### Given information
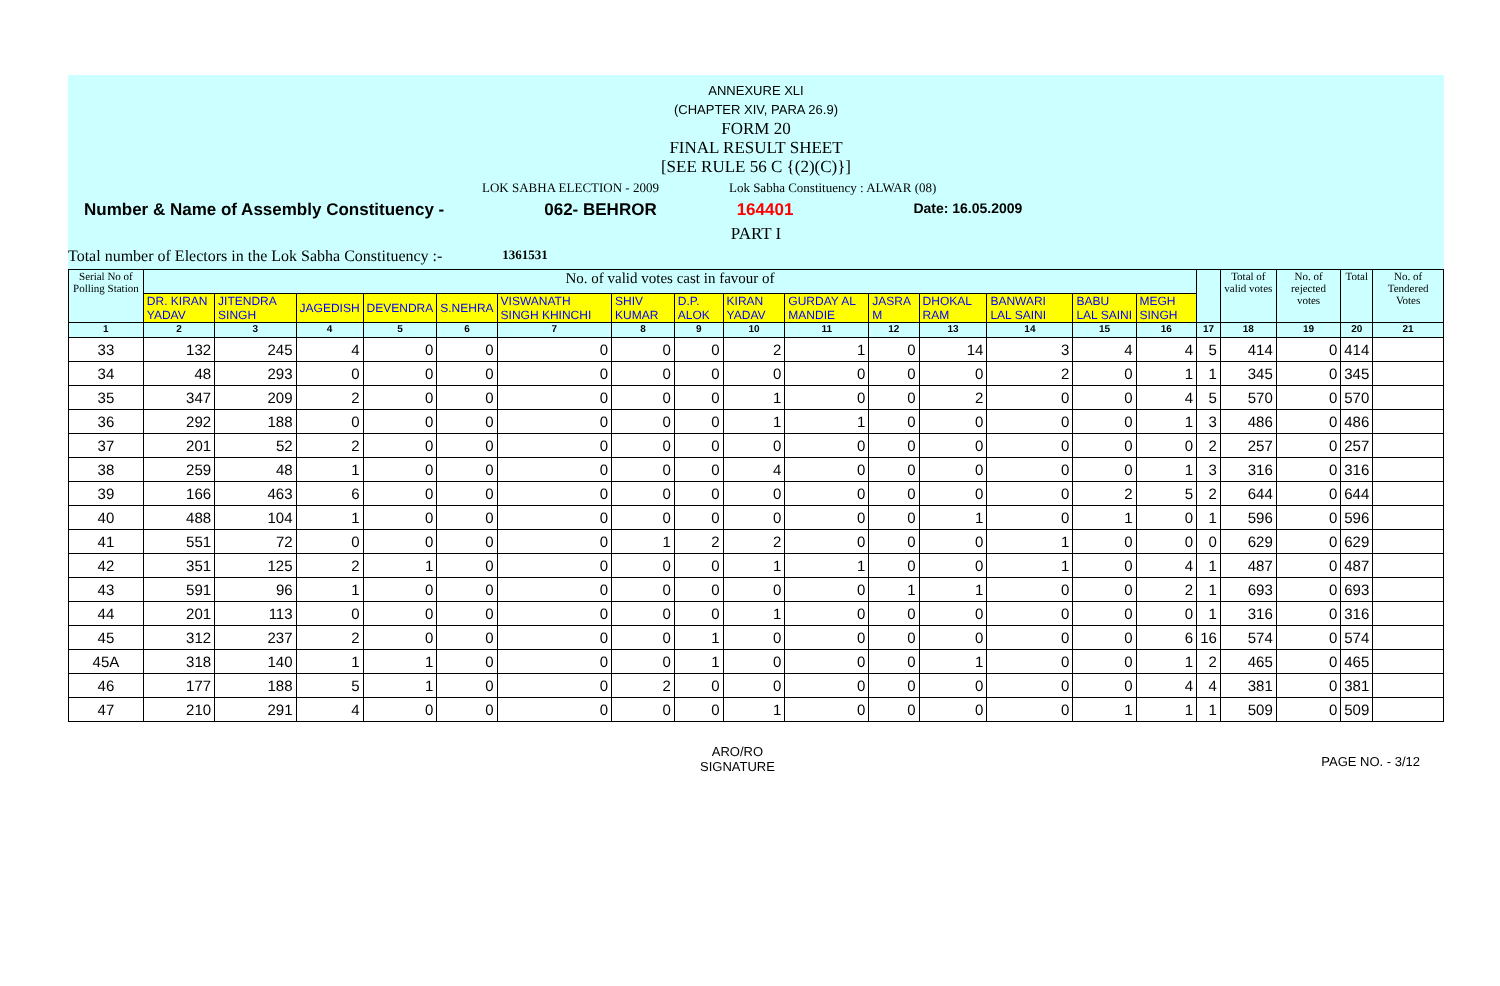ANNEXURE XLI
(CHAPTER XIV, PARA 26.9)
FORM 20
FINAL RESULT SHEET
[SEE RULE 56 C {(2)(C)}]
LOK SABHA ELECTION - 2009 Lok Sabha Constituency : ALWAR (08)
Number & Name of Assembly Constituency - 062- BEHROR 164401 Date: 16.05.2009
PART I
Total number of Electors in the Lok Sabha Constituency :- 1361531
| Serial No of Polling Station | No. of valid votes cast in favour of | | | | | | | | | | | | | | | | Total of valid votes | No. of rejected votes | Total | No. of Tendered Votes |
| --- | --- | --- | --- | --- | --- | --- | --- | --- | --- | --- | --- | --- | --- | --- | --- | --- | --- | --- | --- | --- |
| | DR. KIRAN YADAV | JITENDRA SINGH | JAGEDISH | DEVENDRA | S.NEHRA | VISWANATH SINGH KHINCHI | SHIV KUMAR | D.P. ALOK | KIRAN YADAV | GURDAY AL MANDIE | JASRA M | DHOKAL RAM | BANWARI LAL SAINI | BABU LAL SAINI | MEGH SINGH | | | | | |
| 1 | 2 | 3 | 4 | 5 | 6 | 7 | 8 | 9 | 10 | 11 | 12 | 13 | 14 | 15 | 16 | 17 | 18 | 19 | 20 | 21 |
| 33 | 132 | 245 | 4 | 0 | 0 | 0 | 0 | 0 | 2 | 1 | 0 | 14 | 3 | 4 | 4 | 5 | 414 | 0 | 414 | |
| 34 | 48 | 293 | 0 | 0 | 0 | 0 | 0 | 0 | 0 | 0 | 0 | 0 | 2 | 0 | 1 | 1 | 345 | 0 | 345 | |
| 35 | 347 | 209 | 2 | 0 | 0 | 0 | 0 | 0 | 1 | 0 | 0 | 2 | 0 | 0 | 4 | 5 | 570 | 0 | 570 | |
| 36 | 292 | 188 | 0 | 0 | 0 | 0 | 0 | 0 | 1 | 1 | 0 | 0 | 0 | 0 | 1 | 3 | 486 | 0 | 486 | |
| 37 | 201 | 52 | 2 | 0 | 0 | 0 | 0 | 0 | 0 | 0 | 0 | 0 | 0 | 0 | 0 | 2 | 257 | 0 | 257 | |
| 38 | 259 | 48 | 1 | 0 | 0 | 0 | 0 | 0 | 4 | 0 | 0 | 0 | 0 | 0 | 1 | 3 | 316 | 0 | 316 | |
| 39 | 166 | 463 | 6 | 0 | 0 | 0 | 0 | 0 | 0 | 0 | 0 | 0 | 0 | 2 | 5 | 2 | 644 | 0 | 644 | |
| 40 | 488 | 104 | 1 | 0 | 0 | 0 | 0 | 0 | 0 | 0 | 0 | 1 | 0 | 1 | 0 | 1 | 596 | 0 | 596 | |
| 41 | 551 | 72 | 0 | 0 | 0 | 0 | 1 | 2 | 2 | 0 | 0 | 0 | 1 | 0 | 0 | 0 | 629 | 0 | 629 | |
| 42 | 351 | 125 | 2 | 1 | 0 | 0 | 0 | 0 | 1 | 1 | 0 | 0 | 1 | 0 | 4 | 1 | 487 | 0 | 487 | |
| 43 | 591 | 96 | 1 | 0 | 0 | 0 | 0 | 0 | 0 | 0 | 1 | 1 | 0 | 0 | 2 | 1 | 693 | 0 | 693 | |
| 44 | 201 | 113 | 0 | 0 | 0 | 0 | 0 | 0 | 1 | 0 | 0 | 0 | 0 | 0 | 0 | 1 | 316 | 0 | 316 | |
| 45 | 312 | 237 | 2 | 0 | 0 | 0 | 0 | 1 | 0 | 0 | 0 | 0 | 0 | 0 | 6 | 16 | 574 | 0 | 574 | |
| 45A | 318 | 140 | 1 | 1 | 0 | 0 | 0 | 1 | 0 | 0 | 0 | 1 | 0 | 0 | 1 | 2 | 465 | 0 | 465 | |
| 46 | 177 | 188 | 5 | 1 | 0 | 0 | 2 | 0 | 0 | 0 | 0 | 0 | 0 | 0 | 4 | 4 | 381 | 0 | 381 | |
| 47 | 210 | 291 | 4 | 0 | 0 | 0 | 0 | 0 | 1 | 0 | 0 | 0 | 0 | 1 | 1 | 1 | 509 | 0 | 509 | |
ARO/RO
SIGNATURE
PAGE NO. - 3/12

### What needs to be done
Looking at the data above, count the lines that contain the string "Constituency" and give only the count.

### Answer for this exercise
3